Так жандармерия Российской Империи "обогатилась" новым пополнением. Увы, именно подобные индивидуумы и создали тот негативный образ "душителя свободы", "унтера Пришибеева", который чернил в глазах общественного мнения те сотни людей, которые, не зная покоя, вели борьбу с внутренними и внешними врагами. И к которым так называемая интеллигенция, которая, подобно графу Льву Толстому, возмущаясь "хладнокровным контрреволюционным насилием государства", сразу же мчалась за помощью, когда "пламя бунта народного" могло испепелить их уютные усадьбы.
Сослуживцы в основном сторонились нового коллегу. У них вызывали неприятие излишняя вкрадчивость и слащавость Мазепенко в общении со старшими, или более удачными коллегами, и одновременная грубость с подчиненными, а также готовность лично помочь в выбивании показаний из задержанных. Штабс-ротмистр не владея и, откровенно говоря, и не пытаясь обучиться весьма модному тогда искусству джиу-джитсу, больше полагался на массивные кулаки, и несколько не типичную для его комплекции подвижность. В общем, служил Иван Степанович, как умел, себя не забывал, обрастал агентурой из эсеров и эсдеков, не брезговал и уголовниками, но была у него одна тайная страстишка - совсем юные девочки. Тем более, что недостатка в тайных неподнадзорных притонах не было. Многие газетные объявления предлагали воспользоваться для коротких встреч услугами гостиниц с роскошью, отдельными номерами в разных стилях - Ампир, Маркиз, Людовик, Рококо, Фантазии, прекрасными пружинными кроватями с балдахинами в китайском стиле от 1 до 3 руб. Все было хорошо, служебное положение служило практически непробиваемым прикрытием, если бы не его командировка в Ригу.
Прибыв в город, он остановился в одном из небольших пансионов, который ему в порыве пьяной откровенности настоятельно рекомендовал один из постоянных карточных партнеров. Владелица заведения, почтенная фрау Мюркель, содержала двенадцати - четырнадцатилетнюю прислугу, задача которой состояла не только следить за порядком в номерах, но и оказывать абсолютно всяческие услуги любвеобильным постояльцам. Неделя пронеслась незаметно, но как-то утром, одна из его малолетних пассий подняла крик. Естественно, сбежались люди и в случае необходимости два, а то и три свидетеля (не считая "пострадавшей") готовы были подтвердить факт растления несовершеннолетней, соединенные с физическим насилием. Мазепенко попытался сыграть образ разъяренного честного служаки и поэтому вопли типа: "Не потерплю", "Разорю", "Сгною на каторге, курва немецкая" были слышны, вероятно, за квартал. Но тут в дело вмешался уже немолодой господин, в строгом гражданском костюме, но с военной выправкой.

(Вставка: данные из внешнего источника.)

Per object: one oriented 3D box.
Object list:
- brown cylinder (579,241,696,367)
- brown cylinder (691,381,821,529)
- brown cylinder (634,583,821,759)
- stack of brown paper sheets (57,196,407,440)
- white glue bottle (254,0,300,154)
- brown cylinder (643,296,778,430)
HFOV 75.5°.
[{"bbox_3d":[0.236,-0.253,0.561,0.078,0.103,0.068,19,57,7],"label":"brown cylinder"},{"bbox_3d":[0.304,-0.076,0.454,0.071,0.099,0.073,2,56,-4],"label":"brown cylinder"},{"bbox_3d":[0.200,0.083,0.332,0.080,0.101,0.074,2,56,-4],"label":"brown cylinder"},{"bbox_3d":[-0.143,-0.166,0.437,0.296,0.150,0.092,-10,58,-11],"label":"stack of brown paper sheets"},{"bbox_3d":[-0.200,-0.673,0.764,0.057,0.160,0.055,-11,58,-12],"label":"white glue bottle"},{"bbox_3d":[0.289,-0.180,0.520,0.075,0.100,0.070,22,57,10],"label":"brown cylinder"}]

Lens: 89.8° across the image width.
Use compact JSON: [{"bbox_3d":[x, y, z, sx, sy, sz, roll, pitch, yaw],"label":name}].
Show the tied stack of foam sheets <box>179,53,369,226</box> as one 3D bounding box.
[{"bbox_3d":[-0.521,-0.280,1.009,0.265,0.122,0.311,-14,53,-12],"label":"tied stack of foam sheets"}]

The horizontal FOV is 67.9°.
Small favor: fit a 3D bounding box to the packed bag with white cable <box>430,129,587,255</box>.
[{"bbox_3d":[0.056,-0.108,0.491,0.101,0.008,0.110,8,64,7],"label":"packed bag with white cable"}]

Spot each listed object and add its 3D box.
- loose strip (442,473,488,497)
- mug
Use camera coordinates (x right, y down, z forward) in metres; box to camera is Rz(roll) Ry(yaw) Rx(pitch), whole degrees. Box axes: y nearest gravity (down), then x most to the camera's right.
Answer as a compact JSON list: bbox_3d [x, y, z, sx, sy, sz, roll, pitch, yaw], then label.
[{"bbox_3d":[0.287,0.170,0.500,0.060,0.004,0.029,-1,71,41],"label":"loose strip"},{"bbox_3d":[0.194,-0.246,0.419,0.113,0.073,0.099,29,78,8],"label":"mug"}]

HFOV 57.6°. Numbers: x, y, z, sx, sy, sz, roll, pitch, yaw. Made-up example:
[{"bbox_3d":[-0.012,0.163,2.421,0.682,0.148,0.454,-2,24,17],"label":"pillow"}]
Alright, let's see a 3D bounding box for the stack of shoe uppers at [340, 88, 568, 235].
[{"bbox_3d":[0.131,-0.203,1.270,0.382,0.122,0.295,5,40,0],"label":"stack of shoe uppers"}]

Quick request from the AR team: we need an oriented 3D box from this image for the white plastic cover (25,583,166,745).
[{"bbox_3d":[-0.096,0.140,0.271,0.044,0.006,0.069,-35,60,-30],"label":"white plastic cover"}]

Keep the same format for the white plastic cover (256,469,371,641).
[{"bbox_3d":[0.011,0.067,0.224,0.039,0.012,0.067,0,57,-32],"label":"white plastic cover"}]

Властным движением руки, он выпроводил из номера всех и на вполне хорошем русском языке предложил "побеседовать, как цивилизованные люди". В разговоре, показав великолепное знание законов Российской Империи, господин отрекомендовавшийся коммерсантом из Германии Мюллером, просветил присмиревшего жандарма о том, что: "За сии деяния, в соответствии с Уложением о наказаниях уголовных от 1885 года, полагается "лишение всех личных и по состоянию присвоенных прав и преимуществ и ссылка на жительство в Сибирь, или содержание в исправительных арестантских отделениях. А если учесть еще и фотографии, которые могут попасть в газеты, то герра Мазепенко ждут весьма незавидные перспектив. Впрочем, если они сумеют договориться... ".